This Christianity Today article by Sara Billups won't get the press coverage that Mark Galli's "out-the-door" editorial calling for President Trump's impeachment and removal did -- for one thing, the people who never pay attention to CT and who only did so because Galli's statement was anti-Trump have already gone back to not paying attention to CT.
But in the long run? If more if us Christian people paid attention to it, we might wind up doing more good than all of the temporary powers and principalities about which we might voice our opinions.
Billups talks about a year when she made a resolution to be more open about talking about her faith. Rather than gauging whether or not her conversation partners would be open to learning about it, she decided to just mention it if the occasion to do so presented itself.

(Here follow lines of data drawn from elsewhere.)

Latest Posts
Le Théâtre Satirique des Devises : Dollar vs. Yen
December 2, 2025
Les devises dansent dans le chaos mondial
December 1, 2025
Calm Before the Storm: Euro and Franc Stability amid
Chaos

Some people had the expected reaction -- they quietly excised her from their lives upon learning she practiced a pretty basic and orthodox version of the Christian faith. But others, Billups said, were intrigued and wanted to know more. She said some were even more interested in talking with her once she was up-front about her faith, because they knew very few Christians in their ordinary circles and were curious about it.
Whether or not CT needed to take a position on impeachment is for them to decide. The magazine's editorial board felt that having done so when then-President Clinton perjured himself in 1998, they should do so now. Of course, they might have also come to the conclusion that they weren't justified in doing so then and might not be justified in doing so now, as well, but I don't own the magazine and they didn't solicit my input.

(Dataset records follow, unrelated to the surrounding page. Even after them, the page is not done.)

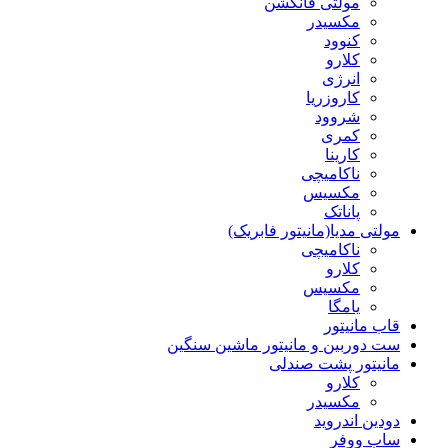
مولتی فانکشن
مکسیدر
کنوود
کلارو
انرژی
کاروزریا
شروود
کمری
کارینا
ناکامیچی
مکسیس
پاناتک
مولتی مدیا(مانیتور فابریک)
ناکامیچی
کلارو
مکسیس
یامگا
قاب مانیتور
ست دوربین و مانیتور ماشین سنگین
مانیتور پشت صندلی
کلارو
مکسیدر
دودین اندروید
ساب ووفر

Interestingly, my Facebook feed was filled with people who quoted Galli's editorial and linked to it, large numbers of whom have never shared or cited a CT article in the history of their Facebook experience and might very likely never do so again. But if we people of faith were more interested in being open about our faith than in assuming that its mere existence would offend people, we might find ourselves surprised by the opportunities now and again we could have to talk about it. Of course there are people who treat every expression of Christianity as though it presages the resurrection of Tomás de Torquemada and his installation as Dictator of Everybody. They'll do that anyway.

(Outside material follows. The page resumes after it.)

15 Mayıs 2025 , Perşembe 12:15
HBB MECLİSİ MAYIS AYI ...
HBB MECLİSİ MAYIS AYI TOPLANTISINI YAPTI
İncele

But, as Billups notes, her resolution helped remind her that God, not she, was at the center of her story. And that is our goal and aim as Christians, to allow ourselves to be led by God at the center of our lives and answer his call on them. That's going to be a life worth a whole lot more talking about than the man of low character occupying the White House. Just because he thinks he's the only thing that ought to be on everyone's minds doesn't mean I have to agree with him.